I used to pride myself on my spontaneity. In highschool I just do things suddenly whenever I wanted to without a second thought. One time I bought bacon just because I saw someone buying when I passed the meat store, and another time bought a large watermelon while we were doing our Visita Eglesia. I did things just for the heck of it. Now I wonder why did I become so indecisive lately. Why has hesitation replaced my impulsive nature?

I realized this as I watch countless jeeps pass by day by day, wondering why did I not get on that one, or the one before it, or the one that came after it. I let them
pass by without even considering of pulling them over, even if I know that its hard to get a jeep to Cubao.

Today was the same day. I boarded perhaps the 6th jeep for Cubao I saw, and I felt lucky to be a little early to be on my way to school. A woman went down in front of Vista Verde, and as the jeep sped away two men noticed that she dropped her coin purse which she dropped on the floor beside me. I was the one who picked it up, and one man said that I should go down and give it to her. I thought about it, watching the woman walk hurriedly off as we sped farther away.

A good person should, any half-decent person would, and an impulsive guy wouldn’t even think about it. But even I was surprised when the words "Eh malayo na ho sya eh" came out of my mouth instead of "Para". The man asked me to look how much was inside, and to my astonishment there was more than a hundred inside, Php143.24 to be exact. He said, “ihabol mo,baka wala syang pamasahe”. We already sped a good distance away, and it was only then that it kicked in my brain that I should indeed give it back. I immediately went down and ran, looking for the woman who dropped the money I was holding. I reached the gate and continued towards the tricycle station.

I saw a woman there, but I thought that she wasn’t the one. I thought for half a second if it was her but before I made up my mind she already boarded a trike and went off. I continued to look, asking the guard and even a vendor if they saw a woman.(Of course they all saw a woman, we were all at the front of a busy village).

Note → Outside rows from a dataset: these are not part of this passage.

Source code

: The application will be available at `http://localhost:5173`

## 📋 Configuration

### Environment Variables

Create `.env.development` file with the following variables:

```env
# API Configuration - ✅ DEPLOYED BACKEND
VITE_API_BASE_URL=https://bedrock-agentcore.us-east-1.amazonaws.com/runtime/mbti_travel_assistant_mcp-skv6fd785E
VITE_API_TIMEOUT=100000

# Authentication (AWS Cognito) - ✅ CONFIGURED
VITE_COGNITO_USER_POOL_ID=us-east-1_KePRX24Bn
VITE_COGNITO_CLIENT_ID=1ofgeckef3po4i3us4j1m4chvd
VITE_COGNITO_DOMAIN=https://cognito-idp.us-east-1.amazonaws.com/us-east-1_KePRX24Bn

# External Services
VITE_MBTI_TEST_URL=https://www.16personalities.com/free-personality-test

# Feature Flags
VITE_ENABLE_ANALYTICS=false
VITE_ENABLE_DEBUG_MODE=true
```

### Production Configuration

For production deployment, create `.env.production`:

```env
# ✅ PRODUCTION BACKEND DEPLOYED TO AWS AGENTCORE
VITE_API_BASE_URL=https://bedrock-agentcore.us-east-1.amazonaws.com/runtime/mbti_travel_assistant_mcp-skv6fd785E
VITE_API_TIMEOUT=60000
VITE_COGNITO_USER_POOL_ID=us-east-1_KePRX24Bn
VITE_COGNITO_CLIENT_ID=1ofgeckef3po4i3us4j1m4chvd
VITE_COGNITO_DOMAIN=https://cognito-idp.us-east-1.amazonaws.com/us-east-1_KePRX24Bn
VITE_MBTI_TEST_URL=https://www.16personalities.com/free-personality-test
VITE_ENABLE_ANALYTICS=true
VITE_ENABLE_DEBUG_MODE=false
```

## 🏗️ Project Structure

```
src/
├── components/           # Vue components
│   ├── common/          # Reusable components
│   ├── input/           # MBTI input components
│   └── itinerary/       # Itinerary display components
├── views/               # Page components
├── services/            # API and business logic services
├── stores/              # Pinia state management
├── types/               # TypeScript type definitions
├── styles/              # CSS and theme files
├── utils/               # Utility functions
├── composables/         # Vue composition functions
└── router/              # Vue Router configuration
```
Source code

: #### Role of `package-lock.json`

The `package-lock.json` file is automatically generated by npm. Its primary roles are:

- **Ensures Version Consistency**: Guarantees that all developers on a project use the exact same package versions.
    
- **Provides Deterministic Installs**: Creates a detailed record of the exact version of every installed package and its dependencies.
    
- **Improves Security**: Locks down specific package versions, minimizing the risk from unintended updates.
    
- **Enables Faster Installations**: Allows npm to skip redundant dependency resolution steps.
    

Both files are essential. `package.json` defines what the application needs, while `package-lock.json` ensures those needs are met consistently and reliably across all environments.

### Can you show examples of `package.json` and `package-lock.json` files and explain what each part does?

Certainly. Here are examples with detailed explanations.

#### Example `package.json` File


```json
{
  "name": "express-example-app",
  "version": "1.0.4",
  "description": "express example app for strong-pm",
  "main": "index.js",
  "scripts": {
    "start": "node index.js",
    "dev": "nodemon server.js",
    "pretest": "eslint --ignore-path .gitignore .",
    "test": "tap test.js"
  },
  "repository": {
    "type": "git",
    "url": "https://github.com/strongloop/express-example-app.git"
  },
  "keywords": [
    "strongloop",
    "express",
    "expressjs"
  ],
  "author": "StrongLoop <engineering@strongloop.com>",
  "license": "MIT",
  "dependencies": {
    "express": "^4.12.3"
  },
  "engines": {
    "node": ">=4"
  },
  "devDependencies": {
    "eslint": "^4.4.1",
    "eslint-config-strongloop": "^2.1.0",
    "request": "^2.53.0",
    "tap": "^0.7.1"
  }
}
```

And then I gave up. I can’t spend the whole morning looking for a woman I didn’t even see clearly to recognize. I didn’t even know what she was wearing. And now, because of my indecisiveness I earned 143 pesos in guilt-money, what could be perhaps that woman’s marketing budget, fare, money to buy medicine. The money is still with me, because I’m afraid to touch it. Why did I hesitate? I should have chased after the woman instead of resigning and saying that she already is too far away. I could still have caught up with her. She could even be the woman I saw in the station, if only I asked instead of stand there and watch her board the trike. And now I have 143 pesos and twenty five cents of money that isn’t mine, which I don’t know what I will do with, all because of a moment of hesitation.